New study sheds light on shifting cybersecurity threats

Threat actors have embraced slower and more stealthy approaches to achieve financially-motivated cyberattacks.

Global ransomware attempts, IoT malware, and crypto-jacking attacks have increased alarmingly over the last 1 year according to a recent study by Cybersecurity firm SonicWall. Acccording to the firm, global malware volume increased 2% year-over-year, but it was jumps in IoT malware (+87%) and cryptojacking (+43%) that offset the decline of overall global ransomware volume (-21%), signifying a strategic shift. It notes that threat actors have embraced slower and more stealthy approaches to achieve financially-motivated cyberattacks.
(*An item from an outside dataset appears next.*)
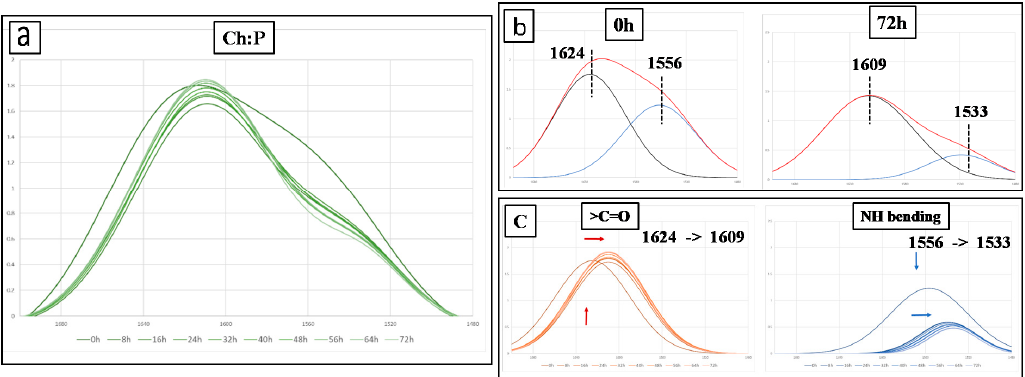
Figure 6. ( a ) Spectra in the range of 1700–1480 cm − 1 at different exposure times of the Ch:P blend, ( b ) deconvolution of the peaks of Ch:P before exposure and at maximum exposure time, and ( c ) trends for the two deconvoluted peaks at different exposure time.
Prominent ransomware attacks impacted enterprises, governments, airlines, hospitals, hotels, and even individuals causing widespread system downtime, economic loss, and reputational damage. Following global trends, several industries faced large year-over-year increases in ransomware volume, including education (+275%), finance (+41%), and healthcare (+8%).

Key highlights:

  • Malware – Total volume was up 2% in 2022 after three straight years of decline — just as SonicWall predicted in the 2022 SonicWall Cyber Threat Report. Following that trend, Europe as a whole saw increased levels of malware (+10%) as did Ukraine, which had a record 25.6 million attempts, suggesting malware was used heavily in regions impacted by geopolitical strife. Interestingly, malware was down year-over-year in key countries like the U.S. (-9%), U.K. (-13%) and Germany (-28%)
  • Ransomware – Although overall ransomware numbers saw a 21% decline globally, the total volume in 2022 was higher than 2017, 2018, 2019 and 2020. In particular, total ransomware in Q4 (154.9 million) was the highest since Q3 2021.
  • IoT Malware Global volume rose 87% in 2022, totaling 112 million hits by year’s end. With no corresponding slowdown in the proliferation of connected devices, bad actors are likely probing soft targets to leverage as potential attack vectors into larger organizations
  • Apache Log4j – Intrusion attempts against the industry's Apache Log4j ‘Log4Shell’ vulnerability eclipsed 1 billion in 2022. The vulnerability was first discovered in December 2021 and has been actively exploited since
  • Cryptojacking – Use of cryptojacking as a ‘low and slow’ approach continued to surge, rising 43% globally, which is the most SonicWall Capture Labs threat researchers have recorded in a single year. The retail and financial industry felt the sting of cryptojacking attacks, seeing 2810% and 352% increases, respectively, year-over-year.